Kansas Unborn Child Estate Rights
- When a person dies in Kansas and leaves behind property, the property is referred to as the person's estate. This is state property must get passed on to new owners, known generally as the heirs or inheritors. Depending on who survives the decedent after death, heirs can include the decedent spouse, children, other relatives and even the state of Kansas. The process in which estate property gets transferred to new owners is generally known as probate.
- If you die in Kansas without creating a last will and testament, your property gets passed on to others according to the state's laws of intestate succession. If, for example, you died leaving behind a spouse and a child, both your spouse and your child are entitled to inherit from your estate. In Kansas, any child who is "of issue" of the decedent is entitled to receive property. An "of issue" child is any child who is related by blood to the decedent, regardless of when the child is born.

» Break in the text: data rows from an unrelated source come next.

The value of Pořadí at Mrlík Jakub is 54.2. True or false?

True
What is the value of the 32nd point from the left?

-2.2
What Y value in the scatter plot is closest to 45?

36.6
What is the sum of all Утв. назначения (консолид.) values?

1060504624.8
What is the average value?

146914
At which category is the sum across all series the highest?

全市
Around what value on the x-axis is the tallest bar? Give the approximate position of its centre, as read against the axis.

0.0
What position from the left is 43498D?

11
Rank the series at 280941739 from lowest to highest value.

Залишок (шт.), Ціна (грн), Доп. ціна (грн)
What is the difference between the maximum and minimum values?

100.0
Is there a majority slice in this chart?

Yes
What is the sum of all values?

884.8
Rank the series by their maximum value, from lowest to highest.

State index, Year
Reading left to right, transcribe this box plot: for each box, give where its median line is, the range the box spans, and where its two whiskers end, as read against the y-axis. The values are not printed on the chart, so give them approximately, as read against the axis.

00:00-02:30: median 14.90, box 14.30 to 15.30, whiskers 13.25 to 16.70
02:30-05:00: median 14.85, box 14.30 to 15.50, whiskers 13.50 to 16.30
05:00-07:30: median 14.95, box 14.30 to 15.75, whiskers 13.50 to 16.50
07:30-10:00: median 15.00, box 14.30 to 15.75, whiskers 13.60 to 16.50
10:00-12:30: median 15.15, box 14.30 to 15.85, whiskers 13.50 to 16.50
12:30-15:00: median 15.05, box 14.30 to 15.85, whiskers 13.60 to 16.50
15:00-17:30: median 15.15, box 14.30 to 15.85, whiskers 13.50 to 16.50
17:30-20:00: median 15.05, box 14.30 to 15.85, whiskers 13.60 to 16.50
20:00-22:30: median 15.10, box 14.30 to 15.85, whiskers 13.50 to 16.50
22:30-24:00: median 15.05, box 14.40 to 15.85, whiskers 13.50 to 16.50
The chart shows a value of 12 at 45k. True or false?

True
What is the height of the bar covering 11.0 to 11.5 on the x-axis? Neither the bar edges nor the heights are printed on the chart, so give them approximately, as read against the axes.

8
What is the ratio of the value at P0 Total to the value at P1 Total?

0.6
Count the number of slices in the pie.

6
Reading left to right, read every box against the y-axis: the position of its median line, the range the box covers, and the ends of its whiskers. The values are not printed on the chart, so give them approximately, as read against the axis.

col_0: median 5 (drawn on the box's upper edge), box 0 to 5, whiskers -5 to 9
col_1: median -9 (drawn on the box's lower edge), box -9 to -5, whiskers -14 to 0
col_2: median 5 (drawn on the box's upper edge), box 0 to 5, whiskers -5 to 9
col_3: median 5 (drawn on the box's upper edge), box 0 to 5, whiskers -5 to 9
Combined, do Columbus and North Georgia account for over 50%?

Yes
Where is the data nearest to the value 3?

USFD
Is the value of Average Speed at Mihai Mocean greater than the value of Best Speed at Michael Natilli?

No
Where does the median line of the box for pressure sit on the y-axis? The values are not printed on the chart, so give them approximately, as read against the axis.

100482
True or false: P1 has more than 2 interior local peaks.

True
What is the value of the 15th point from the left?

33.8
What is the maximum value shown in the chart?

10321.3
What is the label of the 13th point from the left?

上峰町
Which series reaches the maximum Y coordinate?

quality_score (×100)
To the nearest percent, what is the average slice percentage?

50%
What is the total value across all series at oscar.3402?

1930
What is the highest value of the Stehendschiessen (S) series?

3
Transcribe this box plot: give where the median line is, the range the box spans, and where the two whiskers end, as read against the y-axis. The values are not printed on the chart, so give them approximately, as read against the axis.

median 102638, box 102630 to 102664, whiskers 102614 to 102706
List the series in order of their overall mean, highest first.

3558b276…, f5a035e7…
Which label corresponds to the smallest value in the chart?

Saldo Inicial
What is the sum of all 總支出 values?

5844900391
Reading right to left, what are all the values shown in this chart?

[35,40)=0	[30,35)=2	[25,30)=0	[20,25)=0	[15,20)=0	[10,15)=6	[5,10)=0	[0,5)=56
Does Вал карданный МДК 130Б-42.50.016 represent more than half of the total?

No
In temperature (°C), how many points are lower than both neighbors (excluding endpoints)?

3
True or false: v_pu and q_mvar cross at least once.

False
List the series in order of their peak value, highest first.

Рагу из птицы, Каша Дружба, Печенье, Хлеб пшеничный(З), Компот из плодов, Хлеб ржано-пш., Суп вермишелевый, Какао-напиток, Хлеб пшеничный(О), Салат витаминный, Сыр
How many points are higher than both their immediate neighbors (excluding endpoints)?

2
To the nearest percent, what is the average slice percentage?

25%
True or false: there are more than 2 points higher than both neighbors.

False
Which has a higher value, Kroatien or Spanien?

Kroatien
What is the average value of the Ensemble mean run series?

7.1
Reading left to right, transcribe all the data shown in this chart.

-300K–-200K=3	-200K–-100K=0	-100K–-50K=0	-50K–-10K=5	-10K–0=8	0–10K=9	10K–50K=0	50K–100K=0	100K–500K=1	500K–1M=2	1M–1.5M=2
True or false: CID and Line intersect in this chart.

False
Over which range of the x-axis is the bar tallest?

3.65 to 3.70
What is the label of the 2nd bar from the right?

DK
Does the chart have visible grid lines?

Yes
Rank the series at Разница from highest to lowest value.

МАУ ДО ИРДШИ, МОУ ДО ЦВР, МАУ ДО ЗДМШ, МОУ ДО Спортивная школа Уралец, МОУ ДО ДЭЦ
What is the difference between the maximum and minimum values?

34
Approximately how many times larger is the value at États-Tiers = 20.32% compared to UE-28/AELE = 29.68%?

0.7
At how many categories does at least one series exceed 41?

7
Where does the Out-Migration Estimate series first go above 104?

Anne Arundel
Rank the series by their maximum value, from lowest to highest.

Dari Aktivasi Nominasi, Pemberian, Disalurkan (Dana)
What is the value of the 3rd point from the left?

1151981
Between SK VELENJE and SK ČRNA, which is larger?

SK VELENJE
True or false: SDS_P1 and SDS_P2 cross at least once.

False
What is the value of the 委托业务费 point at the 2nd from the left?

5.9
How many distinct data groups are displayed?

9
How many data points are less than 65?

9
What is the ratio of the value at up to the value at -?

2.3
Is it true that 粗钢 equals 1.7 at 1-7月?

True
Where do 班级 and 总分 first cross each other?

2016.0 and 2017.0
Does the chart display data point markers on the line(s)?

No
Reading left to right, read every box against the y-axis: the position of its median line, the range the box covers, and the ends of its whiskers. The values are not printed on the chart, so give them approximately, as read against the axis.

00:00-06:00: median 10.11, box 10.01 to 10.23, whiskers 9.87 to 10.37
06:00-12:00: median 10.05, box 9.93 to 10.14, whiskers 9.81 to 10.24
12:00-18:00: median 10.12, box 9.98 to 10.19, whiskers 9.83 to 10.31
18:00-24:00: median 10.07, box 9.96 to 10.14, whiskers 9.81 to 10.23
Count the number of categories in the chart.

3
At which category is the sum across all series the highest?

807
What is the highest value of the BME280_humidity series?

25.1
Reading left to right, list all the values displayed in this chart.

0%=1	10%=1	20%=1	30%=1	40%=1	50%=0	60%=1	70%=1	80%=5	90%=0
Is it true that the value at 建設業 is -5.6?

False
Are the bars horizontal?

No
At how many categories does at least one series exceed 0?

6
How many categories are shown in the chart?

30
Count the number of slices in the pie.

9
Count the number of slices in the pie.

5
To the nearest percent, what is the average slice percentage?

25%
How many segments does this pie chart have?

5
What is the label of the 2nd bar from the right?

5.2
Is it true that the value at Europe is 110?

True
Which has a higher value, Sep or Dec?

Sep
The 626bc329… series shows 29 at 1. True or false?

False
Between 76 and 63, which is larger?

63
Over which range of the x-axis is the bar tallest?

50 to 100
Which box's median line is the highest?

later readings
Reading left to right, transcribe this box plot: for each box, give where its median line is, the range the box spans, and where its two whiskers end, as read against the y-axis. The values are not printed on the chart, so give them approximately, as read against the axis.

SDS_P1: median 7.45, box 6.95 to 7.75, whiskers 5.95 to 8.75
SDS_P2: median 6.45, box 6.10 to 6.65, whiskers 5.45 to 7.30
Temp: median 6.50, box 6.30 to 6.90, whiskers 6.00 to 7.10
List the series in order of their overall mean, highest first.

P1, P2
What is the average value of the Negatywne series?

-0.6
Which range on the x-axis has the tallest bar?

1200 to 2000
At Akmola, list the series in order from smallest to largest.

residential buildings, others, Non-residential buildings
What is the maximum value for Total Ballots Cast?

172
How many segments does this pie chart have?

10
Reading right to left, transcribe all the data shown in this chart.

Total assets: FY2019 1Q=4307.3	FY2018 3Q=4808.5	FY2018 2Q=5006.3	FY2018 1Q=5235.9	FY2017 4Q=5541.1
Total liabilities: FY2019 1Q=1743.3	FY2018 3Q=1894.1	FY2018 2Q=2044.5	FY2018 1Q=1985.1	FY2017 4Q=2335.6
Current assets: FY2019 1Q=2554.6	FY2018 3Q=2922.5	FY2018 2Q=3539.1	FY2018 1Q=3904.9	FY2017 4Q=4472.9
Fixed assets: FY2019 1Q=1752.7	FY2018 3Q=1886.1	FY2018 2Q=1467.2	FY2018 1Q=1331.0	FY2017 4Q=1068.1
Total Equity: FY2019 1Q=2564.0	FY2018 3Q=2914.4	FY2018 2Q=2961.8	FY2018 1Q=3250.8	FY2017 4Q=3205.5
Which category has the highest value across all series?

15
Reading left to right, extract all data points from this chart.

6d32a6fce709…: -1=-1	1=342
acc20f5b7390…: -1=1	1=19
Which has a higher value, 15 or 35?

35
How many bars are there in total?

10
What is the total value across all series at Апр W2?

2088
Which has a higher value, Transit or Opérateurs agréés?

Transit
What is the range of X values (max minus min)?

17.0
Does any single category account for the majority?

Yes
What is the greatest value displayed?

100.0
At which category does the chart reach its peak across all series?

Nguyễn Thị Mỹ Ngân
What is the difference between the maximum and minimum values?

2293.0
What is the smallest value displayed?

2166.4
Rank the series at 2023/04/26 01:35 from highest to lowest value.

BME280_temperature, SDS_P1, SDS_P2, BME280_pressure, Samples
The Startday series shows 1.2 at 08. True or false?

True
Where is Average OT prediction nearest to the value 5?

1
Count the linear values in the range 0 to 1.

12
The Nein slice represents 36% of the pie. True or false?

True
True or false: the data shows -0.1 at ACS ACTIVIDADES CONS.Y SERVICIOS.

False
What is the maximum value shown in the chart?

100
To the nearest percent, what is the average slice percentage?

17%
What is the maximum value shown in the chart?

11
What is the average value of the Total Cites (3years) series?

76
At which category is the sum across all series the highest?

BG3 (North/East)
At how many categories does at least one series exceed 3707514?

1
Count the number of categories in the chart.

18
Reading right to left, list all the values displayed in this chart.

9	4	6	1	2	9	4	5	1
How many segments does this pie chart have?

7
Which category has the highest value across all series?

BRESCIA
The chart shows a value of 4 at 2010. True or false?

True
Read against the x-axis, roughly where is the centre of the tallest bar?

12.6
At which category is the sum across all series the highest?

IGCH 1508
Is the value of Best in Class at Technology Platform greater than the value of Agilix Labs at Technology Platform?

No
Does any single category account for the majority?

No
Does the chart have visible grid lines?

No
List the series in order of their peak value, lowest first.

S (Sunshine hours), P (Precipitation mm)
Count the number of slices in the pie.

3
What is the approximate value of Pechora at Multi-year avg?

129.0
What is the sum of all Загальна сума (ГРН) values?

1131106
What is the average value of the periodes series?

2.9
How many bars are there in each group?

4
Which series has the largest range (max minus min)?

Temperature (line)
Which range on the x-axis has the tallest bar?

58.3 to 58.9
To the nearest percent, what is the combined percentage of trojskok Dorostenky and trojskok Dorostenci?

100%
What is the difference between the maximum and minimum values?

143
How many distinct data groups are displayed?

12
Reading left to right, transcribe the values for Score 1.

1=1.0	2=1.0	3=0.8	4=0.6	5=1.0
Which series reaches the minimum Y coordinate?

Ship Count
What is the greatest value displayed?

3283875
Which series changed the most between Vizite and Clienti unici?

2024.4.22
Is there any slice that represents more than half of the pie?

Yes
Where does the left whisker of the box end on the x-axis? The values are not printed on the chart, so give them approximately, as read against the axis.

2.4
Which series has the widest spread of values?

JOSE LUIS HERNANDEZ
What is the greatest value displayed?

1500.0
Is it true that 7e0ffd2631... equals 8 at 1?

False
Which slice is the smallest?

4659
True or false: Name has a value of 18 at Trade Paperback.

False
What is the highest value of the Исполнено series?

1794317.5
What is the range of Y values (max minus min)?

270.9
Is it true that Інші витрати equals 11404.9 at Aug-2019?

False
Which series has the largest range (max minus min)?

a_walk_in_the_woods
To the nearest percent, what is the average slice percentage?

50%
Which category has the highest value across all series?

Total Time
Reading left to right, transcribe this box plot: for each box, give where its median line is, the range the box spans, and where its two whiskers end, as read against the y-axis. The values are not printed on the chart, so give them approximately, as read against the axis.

- Kansas residents can choose for themselves how to distribute their estates by creating a valid last will and testament. If a residence makes the will and later gets married and has a child, the will is revoked, according to Section 59-610 of the Kansas statutes. This means that the testator has to create a new will after the marriage and/or birth of the child, or his estate passes under the terms of intestate succession.
- A Kansas resident can choose to disinherit a child by leaving that child out of the terms of the will. Children, both born and unborn at the time of the decedent's death, have no automatic right to inherit from a parent. They're entitled to inherit if the parent fails to leave a will or, if after leaving a will, a court determines that the will is invalid.